A Shot Over the Bow?

As always in the tax arena, over aggressiveness can be fatal. For example, in Technical Advice Memorandum 9719006 (originally unpublished by the IRS), a decedent's assets consisted of rental property and marketable securities held in a revocable trust and a marital trust of which his two children were remainderman. Two days before decedent's death, the decedent, acting through his two children in representation capacity, formed an FLP and the trusts contributed property valued at $2,259,143 to the partnership. The decedent was terminally ill at the time and life support had been removed. When the decedent died two days later, the estate claimed that decedent's partnership interests were worth $1,177,013, taking an overall 48% discount. The IRS collapsed the entire scheme on two grounds. First, the IRS held that the arrangement was to be treated as a single testamentary transaction and the partnership interests disregarded. Given the facts, it is hard to dispute this. Second, the IRS held that the arrangement failed Section 2703(a)(2). In particular, the IRS concluded that there was no business purpose for the arrangement. The TAM is a reminder that substance prevails over form and that family transactions are subject to special scrutiny, the presumption being, as stated in the TAM, that such transactions are not arm's length. The sole purpose of the arrangement was, the IRS held, to depress the value of the partnership assets that passed through the decedent's estate to the children who would have received them anyway.

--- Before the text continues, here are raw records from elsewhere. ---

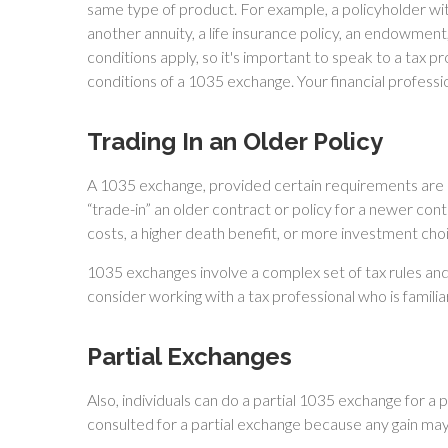
same type of product. For example, a policyholder wit
another annuity, a life insurance policy, an endowment
conditions apply, so it's important to speak to a tax p
conditions of a 1035 exchange. Your financial profess
Trading In an Older Policy
A 1035 exchange, provided certain requirements are met
“trade-in” an older contract or policy for a newer con
costs, a higher death benefit, or more investment cho
1035 exchanges involve a complex set of tax rules an
consider working with a tax professional who is familiar
Partial Exchanges
Also, individuals can do a partial 1035 exchange for a 
consulted for a partial exchange because any gain ma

As the TAM demonstrates, when working to reduce our clients' estate tax exposure with anything other than IRS sanctioned techniques that involve objective valuations (like a GRAT), one can never be certain how solid the ice is under one's feet. This does not mean that FLPs should be avoided--they are a very useful tool with advantages that cannot be found elsewhere--but there should always be a primary reason, other than estate tax reduction, to use them. They are not mere glitz without substance, but they should be compared with other items on the estate planning menu and selected when they fit your client's risk tolerance and facts.